Personal information
- Nickname: The Apache
- Born: 21 May 1970 (age 56) Rugby, Warwickshire, England
- Home town: Rugby, Warwickshire

Darts information
- Playing darts since: 1990
- Darts: 23g Cuesoul
- Laterality: Right-handed
- Walk-on music: "Apache" by The Sugarhill Gang

Organisation (see split in darts)
- PDC: 2008–2023

PDC premier events – best performances
- World Championship: Last 96: 2023
- UK Open: Last 96: 2012, 2013

= Prakash Jiwa =

Darts player (born 1970)

Prakash Jiwa (born 21 May 1970) is an English-Indian suspended darts player He has won a tour card through Qualifying School to compete in Professional Darts Corporation events on three occasions.

==PDC career==
Jiwa qualified in 2010 as an amateur for the UK Open but lost in the first round to Simon Cunningham 6–4. He took part in the PDC Qualifying School in 2011 and earned a Tour Card to compete on the PDC Circuit full-time on the fourth and final day. In 2012 he reached the quarter-finals of two UK Open qualifiers to enter the tournament itself in the second round, where he lost 4–2 to Mark Barilli. Jiwa also reached the quarter-finals of the 12th Players Championship where he was edged out 6–5 by Michael van Gerwen.

In 2013, Jiwa could not advance beyond the last 32 in any tournament and lost 5–1 to Terry Temple in the second round of the UK Open. In September 2014 he won five games to play in the final of the 13th Challenge Tour event, but missed five darts for the title in the deciding leg to be defeated 5–4 by Mark Frost. He matched his best performance on the main PDC tour at the final Players Championship of the year by reaching the quarter-finals in a run which began with a 6–4 victory over five-time world champion Raymond van Barneveld. In the last eight he was whitewashed 6–0 by Peter Wright who averaged 108.65.

Jiwa won a new two-year tour card in January 2015 by finishing joint fifth on the Q School Order of Merit. The only European Tour event he could qualify for was the Dutch Darts Masters and he was defeated 6–4 by John Henderson in the first round. Jiwa did not progress past the last 32 of any tournament during the year.

The last 32 was the furthest he could reach in 2016 too, which he did in two Players Championship events.

In 2017 he had to enter Q School again in order to regain his tour card, and did so on the first day. This was the third time Jiwa had come through the event and he said, with the help of new equipment, he was aiming to get into the top 64 on the Order of Merit in the next two years.
Jiwa entered the 2017 UK Open Qualifiers and picked up £250 on each of Qualifiers 3 and 6, but this proves insufficient to enter him in the 2017 UK Open. Jiwa hit poor form and claimed only £500 in prize money until the end of the season.

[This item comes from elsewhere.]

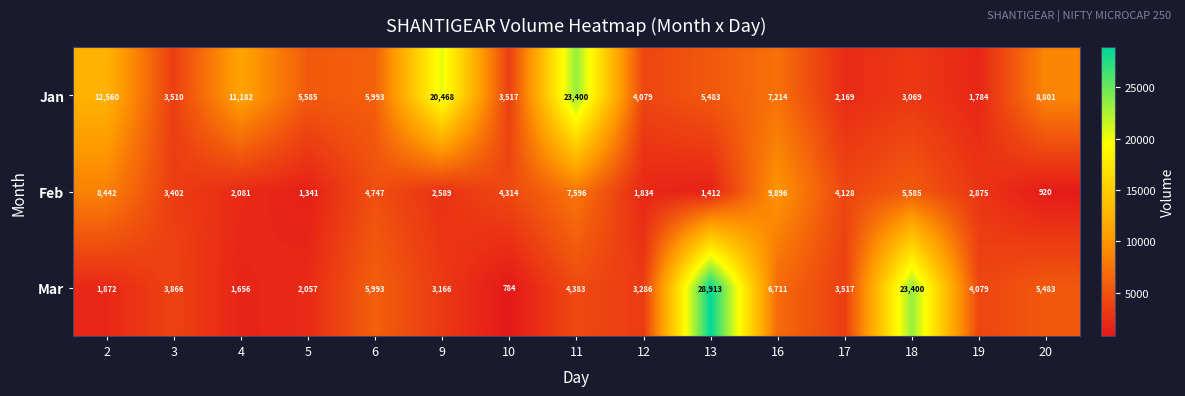

Where is Mar nearest to the value 14848?

16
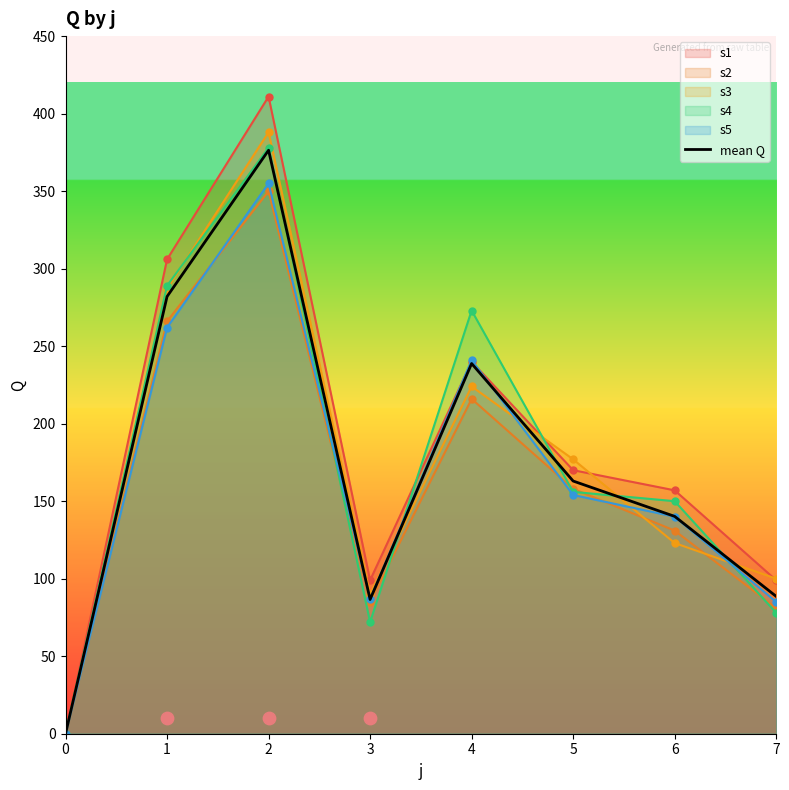

Between 0 and 5, which is larger?

5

He won £750 in the sixth and final qualifier for the 2018 PDC UK Open, sealing a return to Butlin's Minehead Resort for the tournament. Unfortunately for him, the 'Apache' lost in a last leg decider in the First Round to Riley's Qualifier Jason Mold. Jiwa averaged 75.08 to Mold's 78.47.
During 2018 Jiwa picked up £5,000 on the PDC Pro Tour from his participation in the Players Championship events, yet this did not assist him much in qualifying neither for the Players Championship Finals, nor the 2019 PDC World Darts Championship. Jiwa attempted to make his way to Alexandra Palace via the Tour Card Holders' Qualifier, but lost 4-6 to Madars Razma in the Last 12.

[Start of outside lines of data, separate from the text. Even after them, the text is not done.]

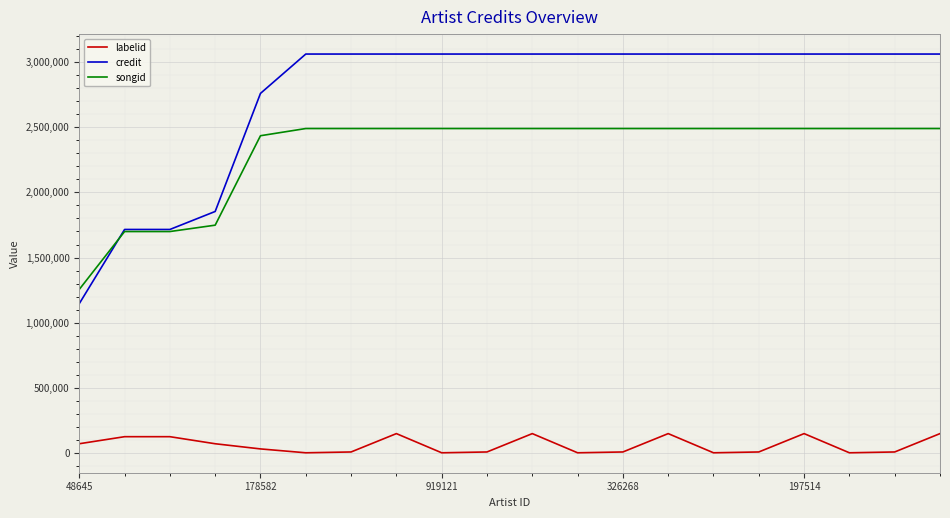

Rank the series by their average value, from highest to lowest.

credit, songid, labelid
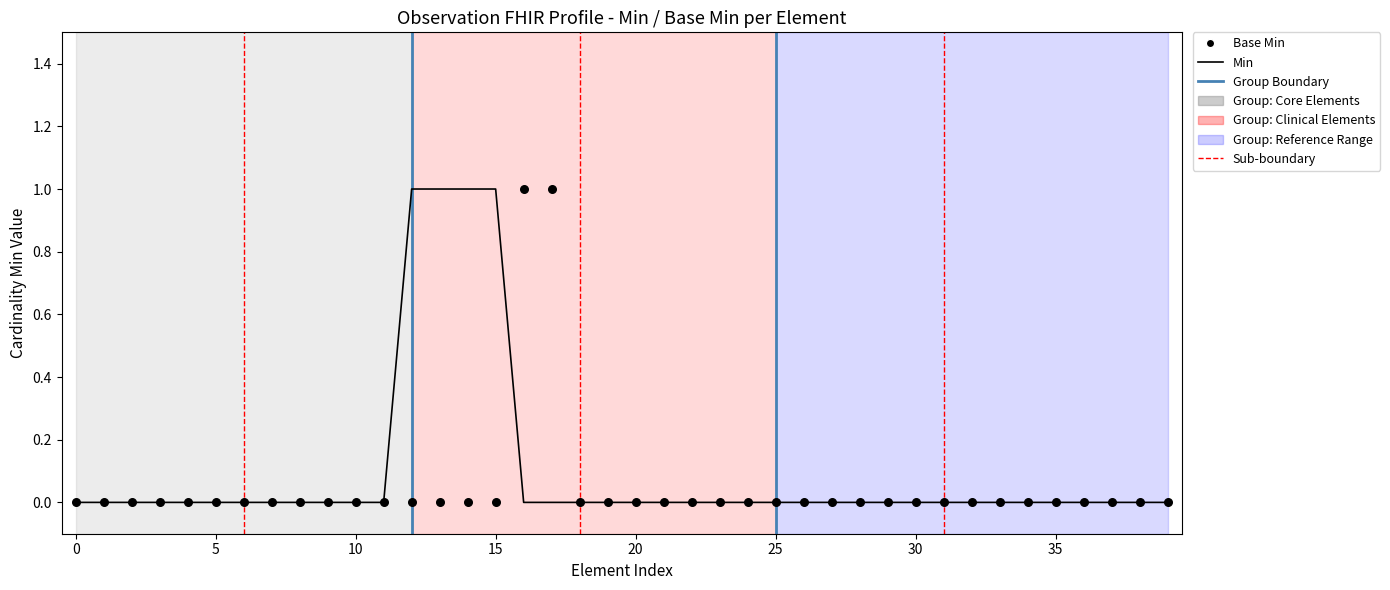

Which series has the widest spread of Y values?

Min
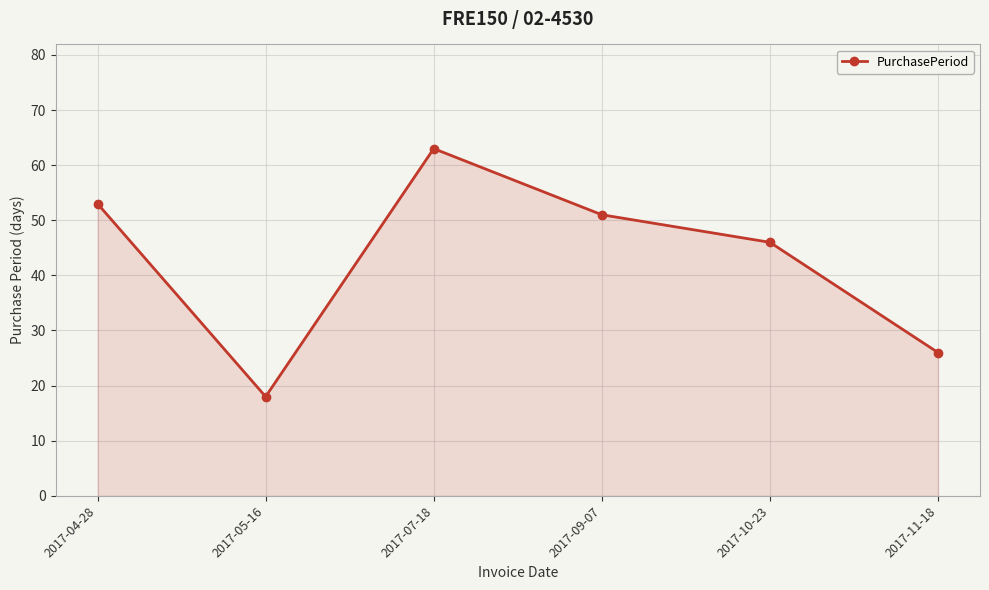

The value at 2017-05-16 is 18. True or false?

True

Jiwa failed to get past the Last 128 of any of the 4 PDC UK Q School events, which meant he was eligible to play only on the Challenge Your. His best run there came in the 2nd event, where he picked up £200 en route to the Last 16.

Jiwa returned to the 2020 PDC UK Q School, but runs to the Last 256, Last 16, Last 128 and a first round loss on the final day deprived him of any possibilities of returning on the professional circuit. Since then Jiwa has persisted playing only on the Challenge tour. He started to represent India instead of England in 2022, and he won Indian qualifier for World Championship beating Nitin Kumar in the final 6:4. That was his PDC World Championship debut at the age of 52. He lost in the first round to Madars Razma.

On 16 November 2023, Jiwa was one of three players suspended by the Darts Regulation Authority while an investigation was being carried out into suspicious betting patterns in the Modus Super Series. In early 2025 he was found guilty of match-fixing and illegal betting on darts matches, and sentenced to an eight-year ban.

==Personal life==
Jiwa is based in Rugby, Warwickshire, and works as a warehouse manager.